**INFORMATION SHOWN**
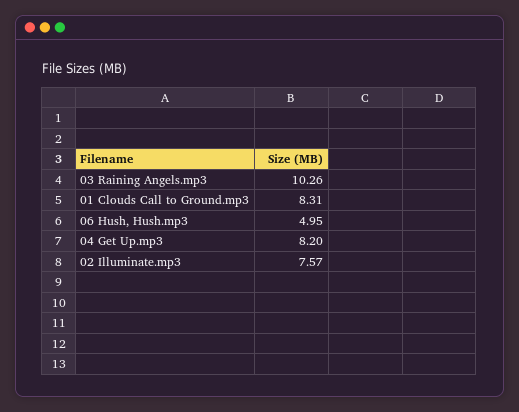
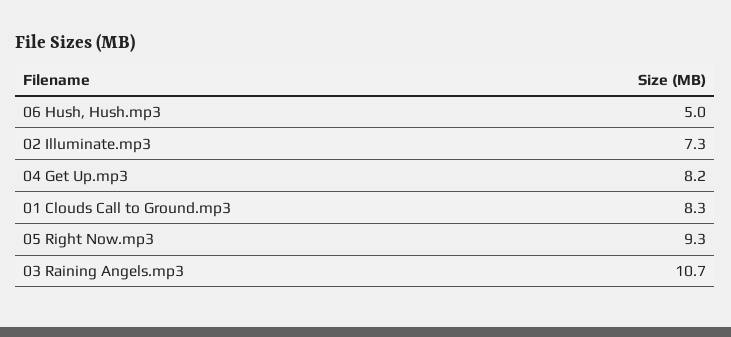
  {
-   "03 Raining Angels.mp3": 10.26,
+   "03 Raining Angels.mp3": 10.7,
    "01 Clouds Call to Ground.mp3": 8.31,
    "06 Hush, Hush.mp3": 4.95,
    "04 Get Up.mp3": 8.2,
-   "02 Illuminate.mp3": 7.57
+   "02 Illuminate.mp3": 7.3,
+   "05 Right Now.mp3": 9.3
  }

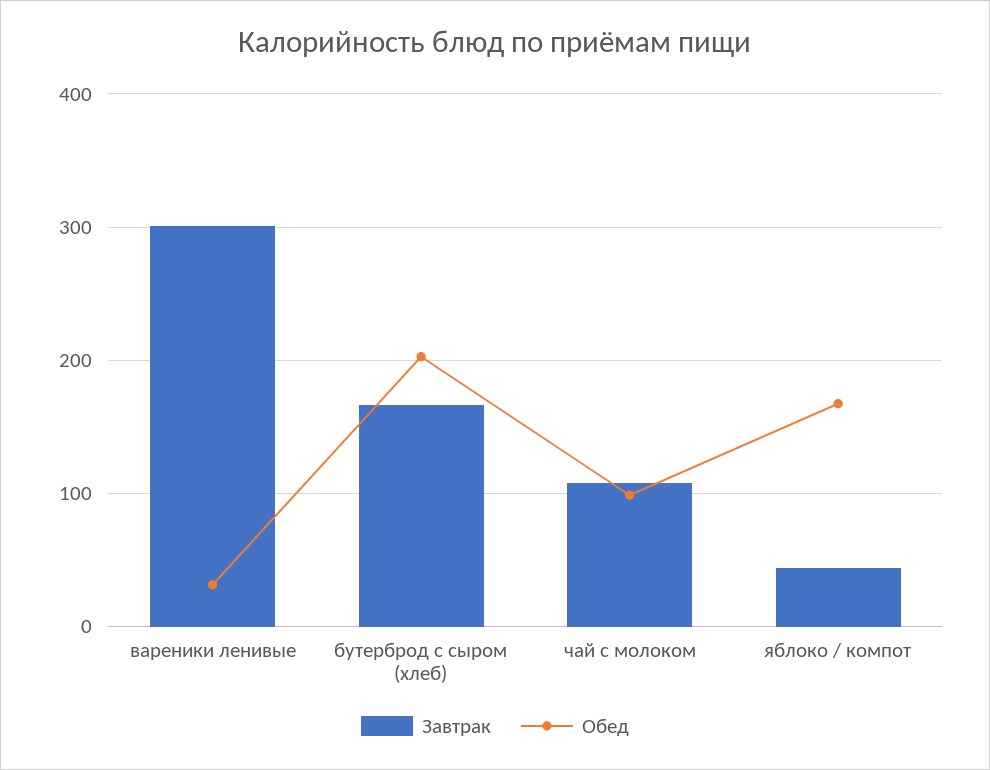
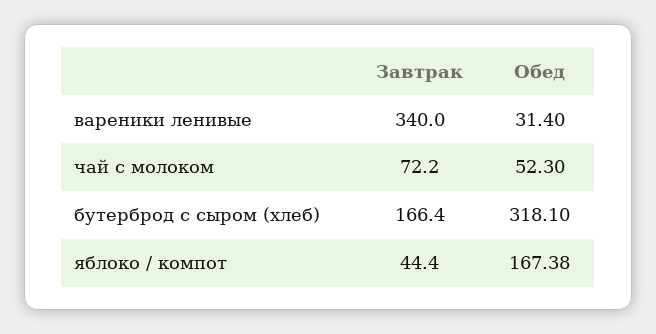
  {
    "Завтрак": {
-     "вареники ленивые": 300,
+     "вареники ленивые": 340,
      "бутерброд с сыром (хлеб)": 166.4,
-     "чай с молоком": 110,
+     "чай с молоком": 72.2,
      "яблоко / компот": 44.4
    },
    "Обед": {
      "вареники ленивые": 31.4,
-     "бутерброд с сыром (хлеб)": 200,
+     "бутерброд с сыром (хлеб)": 318.1,
-     "чай с молоком": 100,
+     "чай с молоком": 52.3,
      "яблоко / компот": 167.38
    }
  }

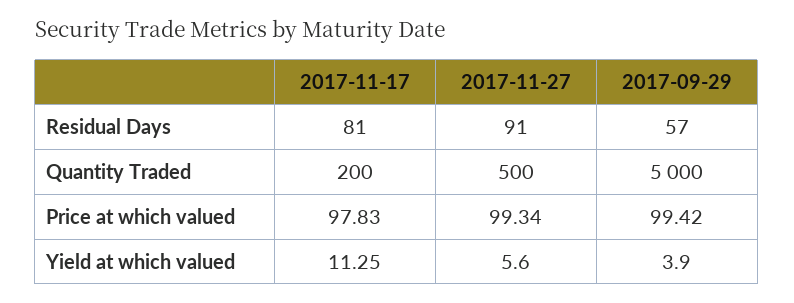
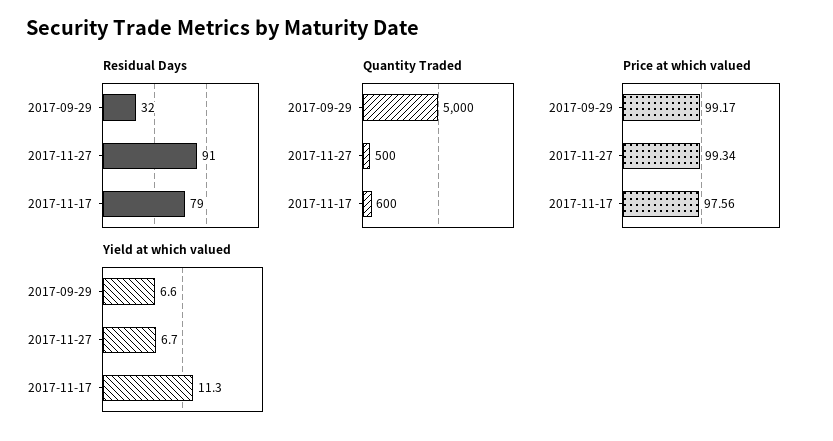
  {
    "Residual Days": {
-     "2017-11-17": 81,
+     "2017-11-17": 79,
      "2017-11-27": 91,
-     "2017-09-29": 57
+     "2017-09-29": 32
    },
    "Quantity Traded": {
-     "2017-11-17": 200,
+     "2017-11-17": 600,
      "2017-11-27": 500,
      "2017-09-29": 5000
    },
    "Price at which valued": {
-     "2017-11-17": 97.83,
+     "2017-11-17": 97.56,
      "2017-11-27": 99.34,
-     "2017-09-29": 99.42
+     "2017-09-29": 99.17
    },
    "Yield at which valued": {
      "2017-11-17": 11.25,
-     "2017-11-27": 5.6,
+     "2017-11-27": 6.7,
-     "2017-09-29": 3.9
+     "2017-09-29": 6.6
    }
  }

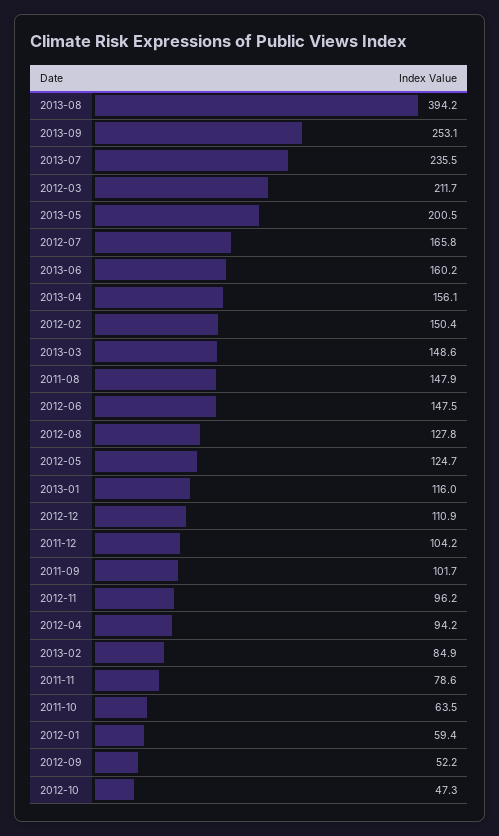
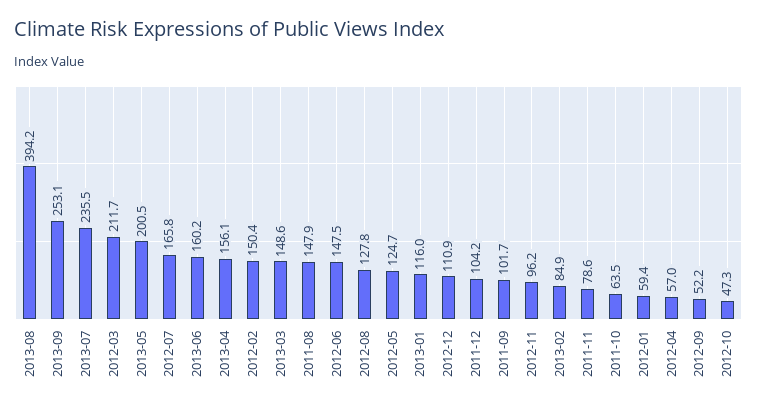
  {
    "2013-08": 394.2,
    "2013-09": 253.1,
    "2013-07": 235.5,
    "2012-03": 211.7,
    "2013-05": 200.5,
    "2012-07": 165.8,
    "2013-06": 160.2,
    "2013-04": 156.1,
    "2012-02": 150.4,
    "2013-03": 148.6,
    "2011-08": 147.9,
    "2012-06": 147.5,
    "2012-08": 127.8,
    "2012-05": 124.7,
    "2013-01": 116,
    "2012-12": 110.9,
    "2011-12": 104.2,
    "2011-09": 101.7,
    "2012-11": 96.2,
-   "2012-04": 94.2,
+   "2012-04": 57,
    "2013-02": 84.9,
    "2011-11": 78.6,
    "2011-10": 63.5,
    "2012-01": 59.4,
    "2012-09": 52.2,
    "2012-10": 47.3
  }

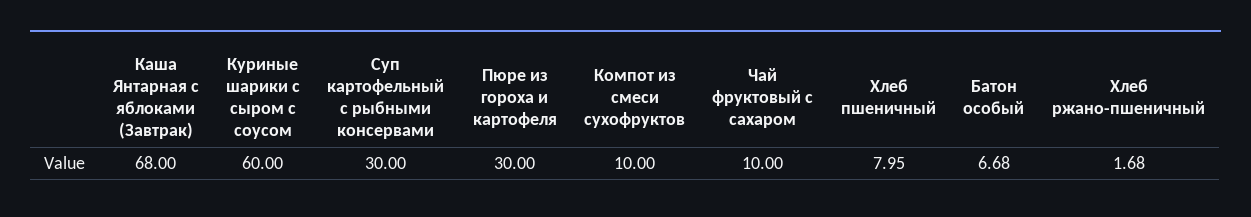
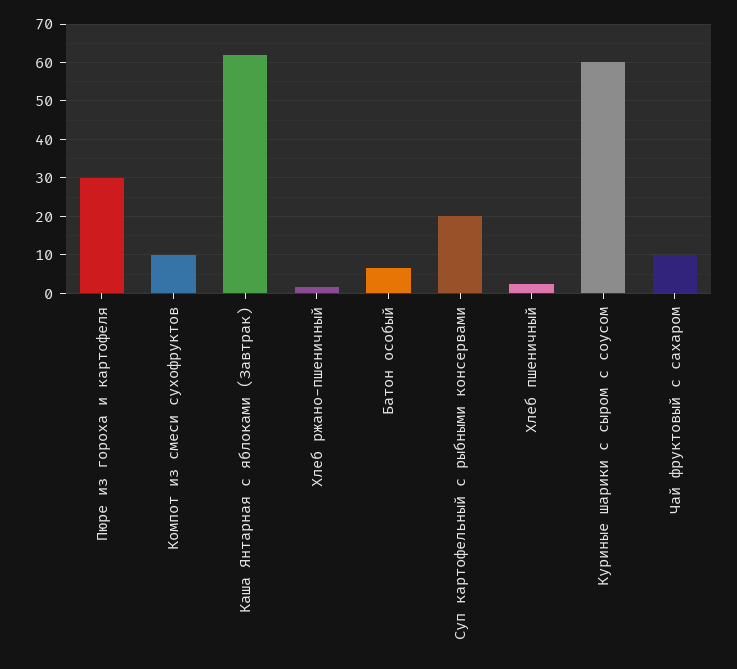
  {
-   "Каша Янтарная с яблоками (Завтрак)": 68,
+   "Каша Янтарная с яблоками (Завтрак)": 62,
    "Куриные шарики с сыром с соусом": 60,
-   "Суп картофельный с рыбными консервами": 30,
+   "Суп картофельный с рыбными консервами": 20,
    "Пюре из гороха и картофеля": 30,
    "Компот из смеси сухофруктов": 10,
    "Чай фруктовый с сахаром": 10,
-   "Хлеб пшеничный": 7.95,
+   "Хлеб пшеничный": 2,
    "Батон особый": 6.68,
    "Хлеб ржано-пшеничный": 1.68
  }

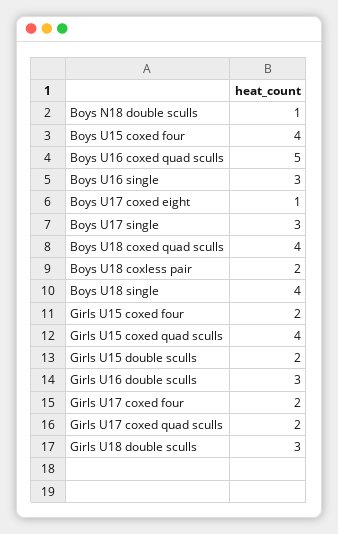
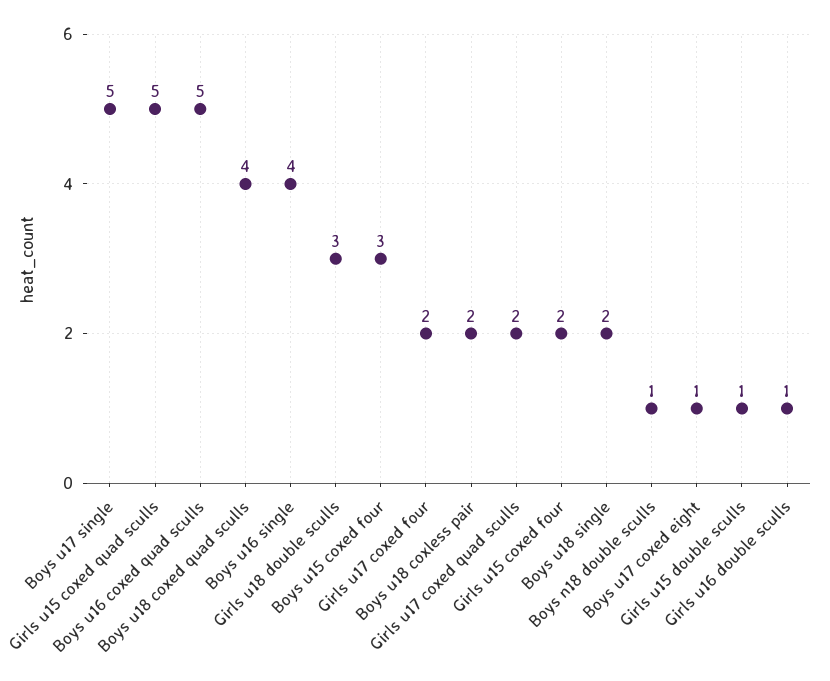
  {
    "Boys N18 double sculls": 1,
-   "Boys U15 coxed four": 4,
+   "Boys U15 coxed four": 3,
    "Boys U16 coxed quad sculls": 5,
-   "Boys U16 single": 3,
+   "Boys U16 single": 4,
    "Boys U17 coxed eight": 1,
-   "Boys U17 single": 3,
+   "Boys U17 single": 5,
    "Boys U18 coxed quad sculls": 4,
    "Boys U18 coxless pair": 2,
-   "Boys U18 single": 4,
+   "Boys U18 single": 2,
    "Girls U15 coxed four": 2,
-   "Girls U15 coxed quad sculls": 4,
+   "Girls U15 coxed quad sculls": 5,
-   "Girls U15 double sculls": 2,
+   "Girls U15 double sculls": 1,
-   "Girls U16 double sculls": 3,
+   "Girls U16 double sculls": 1,
    "Girls U17 coxed four": 2,
    "Girls U17 coxed quad sculls": 2,
    "Girls U18 double sculls": 3
  }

**WHAT TO PRODUCE**
Your answer must be the full listing, word for word, minus any images.

**REPLY TO THE TASK**
  {
-   "03 Raining Angels.mp3": 10.26,
+   "03 Raining Angels.mp3": 10.7,
    "01 Clouds Call to Ground.mp3": 8.31,
    "06 Hush, Hush.mp3": 4.95,
    "04 Get Up.mp3": 8.2,
-   "02 Illuminate.mp3": 7.57
+   "02 Illuminate.mp3": 7.3,
+   "05 Right Now.mp3": 9.3
  }

  {
    "Завтрак": {
-     "вареники ленивые": 300,
+     "вареники ленивые": 340,
      "бутерброд с сыром (хлеб)": 166.4,
-     "чай с молоком": 110,
+     "чай с молоком": 72.2,
      "яблоко / компот": 44.4
    },
    "Обед": {
      "вареники ленивые": 31.4,
-     "бутерброд с сыром (хлеб)": 200,
+     "бутерброд с сыром (хлеб)": 318.1,
-     "чай с молоком": 100,
+     "чай с молоком": 52.3,
      "яблоко / компот": 167.38
    }
  }

  {
    "Residual Days": {
-     "2017-11-17": 81,
+     "2017-11-17": 79,
      "2017-11-27": 91,
-     "2017-09-29": 57
+     "2017-09-29": 32
    },
    "Quantity Traded": {
-     "2017-11-17": 200,
+     "2017-11-17": 600,
      "2017-11-27": 500,
      "2017-09-29": 5000
    },
    "Price at which valued": {
-     "2017-11-17": 97.83,
+     "2017-11-17": 97.56,
      "2017-11-27": 99.34,
-     "2017-09-29": 99.42
+     "2017-09-29": 99.17
    },
    "Yield at which valued": {
      "2017-11-17": 11.25,
-     "2017-11-27": 5.6,
+     "2017-11-27": 6.7,
-     "2017-09-29": 3.9
+     "2017-09-29": 6.6
    }
  }

  {
    "2013-08": 394.2,
    "2013-09": 253.1,
    "2013-07": 235.5,
    "2012-03": 211.7,
    "2013-05": 200.5,
    "2012-07": 165.8,
    "2013-06": 160.2,
    "2013-04": 156.1,
    "2012-02": 150.4,
    "2013-03": 148.6,
    "2011-08": 147.9,
    "2012-06": 147.5,
    "2012-08": 127.8,
    "2012-05": 124.7,
    "2013-01": 116,
    "2012-12": 110.9,
    "2011-12": 104.2,
    "2011-09": 101.7,
    "2012-11": 96.2,
-   "2012-04": 94.2,
+   "2012-04": 57,
    "2013-02": 84.9,
    "2011-11": 78.6,
    "2011-10": 63.5,
    "2012-01": 59.4,
    "2012-09": 52.2,
    "2012-10": 47.3
  }

  {
-   "Каша Янтарная с яблоками (Завтрак)": 68,
+   "Каша Янтарная с яблоками (Завтрак)": 62,
    "Куриные шарики с сыром с соусом": 60,
-   "Суп картофельный с рыбными консервами": 30,
+   "Суп картофельный с рыбными консервами": 20,
    "Пюре из гороха и картофеля": 30,
    "Компот из смеси сухофруктов": 10,
    "Чай фруктовый с сахаром": 10,
-   "Хлеб пшеничный": 7.95,
+   "Хлеб пшеничный": 2,
    "Батон особый": 6.68,
    "Хлеб ржано-пшеничный": 1.68
  }

  {
    "Boys N18 double sculls": 1,
-   "Boys U15 coxed four": 4,
+   "Boys U15 coxed four": 3,
    "Boys U16 coxed quad sculls": 5,
-   "Boys U16 single": 3,
+   "Boys U16 single": 4,
    "Boys U17 coxed eight": 1,
-   "Boys U17 single": 3,
+   "Boys U17 single": 5,
    "Boys U18 coxed quad sculls": 4,
    "Boys U18 coxless pair": 2,
-   "Boys U18 single": 4,
+   "Boys U18 single": 2,
    "Girls U15 coxed four": 2,
-   "Girls U15 coxed quad sculls": 4,
+   "Girls U15 coxed quad sculls": 5,
-   "Girls U15 double sculls": 2,
+   "Girls U15 double sculls": 1,
-   "Girls U16 double sculls": 3,
+   "Girls U16 double sculls": 1,
    "Girls U17 coxed four": 2,
    "Girls U17 coxed quad sculls": 2,
    "Girls U18 double sculls": 3
  }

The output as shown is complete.